[DATA FOR THIS EXERCISE Boundary: Start]
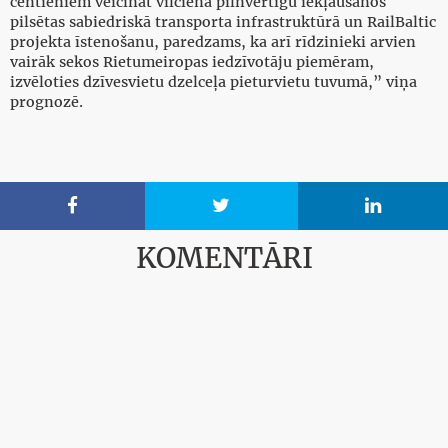
centieniem veicināt vilciena pilnvērtīgu iekļaušanos
pilsētas sabiedriskā transporta infrastruktūrā un RailBaltic
projekta īstenošanu, paredzams, ka arī rīdzinieki arvien
vairāk sekos Rietumeiropas iedzīvotāju piemēram,
izvēloties dzīvesvietu dzelceļa pieturvietu tuvumā,” viņa
prognozē.



KOMENTĀRI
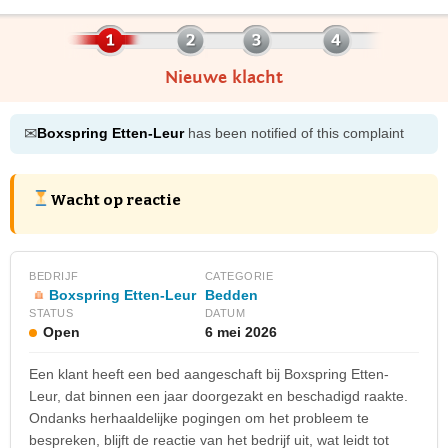
Nieuwe klacht
✉
Boxspring Etten-Leur
has been notified of this complaint
Wacht op reactie
BEDRIJF
CATEGORIE
Boxspring Etten-Leur
Bedden
STATUS
DATUM
Open
6 mei 2026
Een klant heeft een bed aangeschaft bij Boxspring Etten-
Leur, dat binnen een jaar doorgezakt en beschadigd raakte.
Ondanks herhaaldelijke pogingen om het probleem te
bespreken, blijft de reactie van het bedrijf uit, wat leidt tot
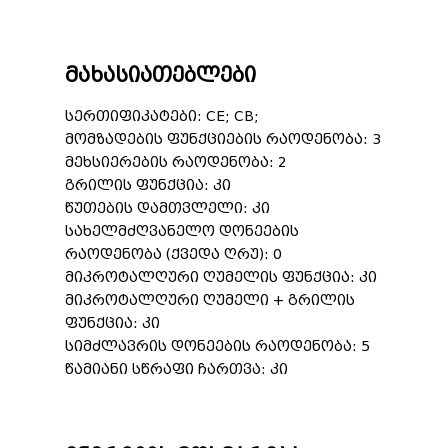
მახასიათებლები
სერთიფიკატები: CE; CB;
მომზადების ფუნქციების რაოდენობა: 3
მეხსიერების რაოდენობა: 2
გრილის ფუნქცია: კი
წუთების დამთვლელი: კი
სახელმძღვანელო დონეების
რაოდენობა (ქვედა ღრუ): 0
მიკროტალღური ღუმელის ფუნქცია: კი
მიკროტალღური ღუმელი + გრილის
ფუნქცია: კი
სიმძლავრის დონეების რაოდენობა: 5
წამიანი სწრაფი ჩართვა: კი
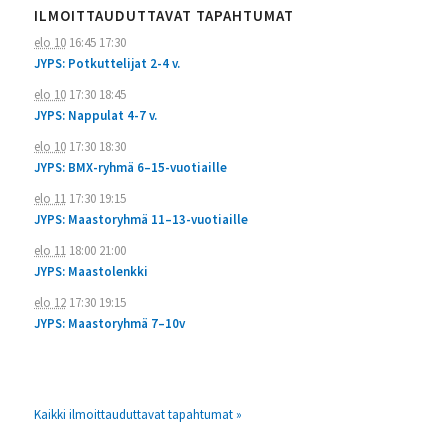
ILMOITTAUDUTTAVAT TAPAHTUMAT
elo 10
16:45
17:30
JYPS: Potkuttelijat 2-4 v.
elo 10
17:30
18:45
JYPS: Nappulat 4-7 v.
elo 10
17:30
18:30
JYPS: BMX-ryhmä 6–15-vuotiaille
elo 11
17:30
19:15
JYPS: Maastoryhmä 11–13-vuotiaille
elo 11
18:00
21:00
JYPS: Maastolenkki
elo 12
17:30
19:15
JYPS: Maastoryhmä 7–10v
Kaikki ilmoittauduttavat tapahtumat »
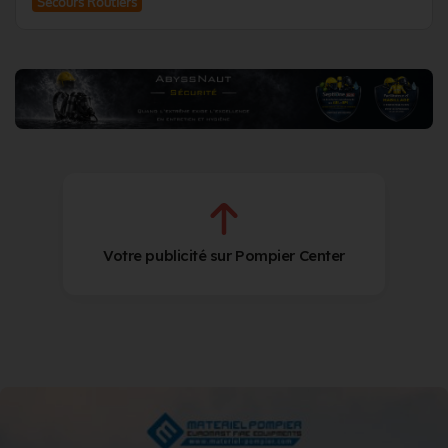
Secours Routiers
Votre publicité sur Pompier Center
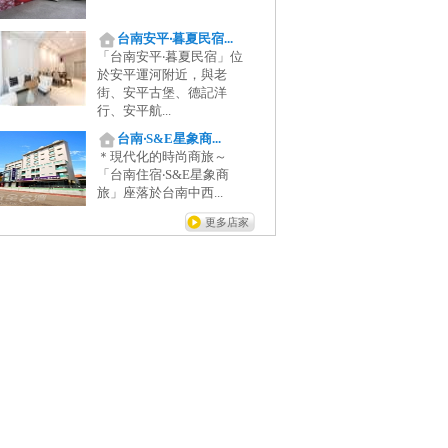
台南安平‧暮夏民宿...
「台南安平‧暮夏民宿」位
於安平運河附近，與老
街、安平古堡、德記洋
行、安平航...
台南‧S&E星象商...
＊現代化的時尚商旅～
「台南住宿‧S&E星象商
旅」座落於台南中西...
更多店家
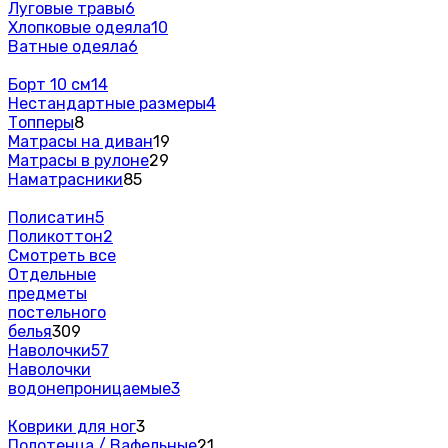
Луговые травы
6
Хлопковые одеяла
10
Ватные одеяла
6
Борт 10 см
14
Нестандартные размеры
4
Топперы
8
Матрасы на диван
19
Матрасы в рулоне
29
Наматрасники
85
Полисатин
5
Поликоттон
2
Смотреть все
Отдельные
предметы
постельного
белья
309
Наволочки
57
Наволочки
водонепроницаемые
3
Коврики для ног
3
Полотенца / Вафельные
21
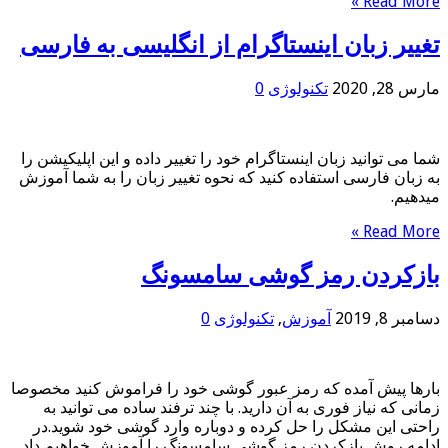
Read More »
تغییر زبان اینستاگرام از انگلیسی به فارسی
مارس 28, 2020
تکنولوژی
0
شما می توانید زبان اینستاگرام خود را تغییر داده و این اپلیکیشن را
به زبان فارسی استفاده کنید که نحوه تغییر زبان را به شما آموزش
میدهیم.
Read More »
بازکردن رمز گوشی سامسونگ
دسامبر 8, 2019
آموزش
,
تکنولوژی
0
بارها پیش آمده که رمز عبور گوشی خود را فراموش کنید مخصوصا
زمانی که نیاز فوری به آن دارید. با چند ترفند ساده می توانید به
راحتی این مشکل را حل کرده و دوباره وارد گوشی خود شوید.در
ادامه روش بازکردن رمز گوشی سامسونگ را آموزش خواهیم داد.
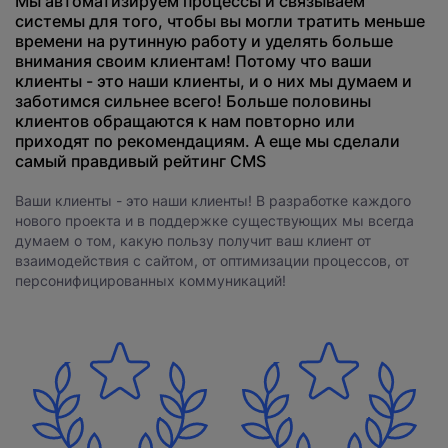
Мы автоматизируем процессы и связываем
системы для того, чтобы вы могли тратить меньше
времени на рутинную работу и уделять больше
внимания своим клиентам! Потому что ваши
клиенты - это наши клиенты, и о них мы думаем и
заботимся сильнее всего! Больше половины
клиентов обращаются к нам повторно или
приходят по рекомендациям. А еще мы сделали
самый правдивый рейтинг CMS
Ваши клиенты - это наши клиенты! В разработке каждого
нового проекта и в поддержке существующих мы всегда
думаем о том, какую пользу получит ваш клиент от
взаимодействия с сайтом, от оптимизации процессов, от
персонифицированных коммуникаций!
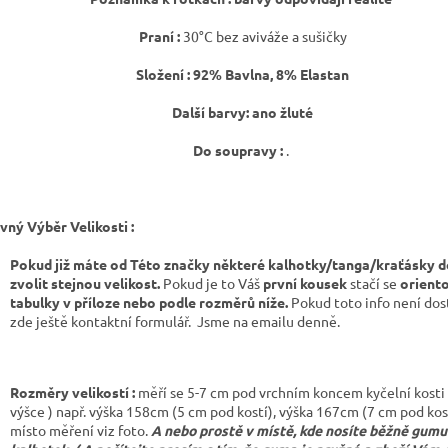
Praní :
30°C bez aviváže a sušičky
Složení : 92
% Bavlna, 8% Elastan
Další barvy: ano žluté
Do soupravy :
.
vný Výběr Velikosti :
Pokud již máte od Této značky některé kalhotky/tanga/kraťásky d
zvolit stejnou velikost.
Pokud je to Váš
první kousek
stačí se
oriento
tabulky v příloze nebo podle rozměrů níže.
Pokud toto info není dost
zde ještě kontaktní formulář.
Jsme na emailu denně.
Rozměry velikostí :
měří se 5-7 cm pod vrchním koncem kyčelní kosti (
výšce ) např. výška 158cm (5 cm pod kostí), výška 167cm (7 cm pod kos
místo měření viz foto.
A nebo prostě v místě, kde nosíte běžně gumu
[DATA FOR THIS EXERCISE Boundary: End]
AIM OF THE TASK:
Say how many lines above hold "наши", and nothing else.

RESULT FOR THIS TASK:
2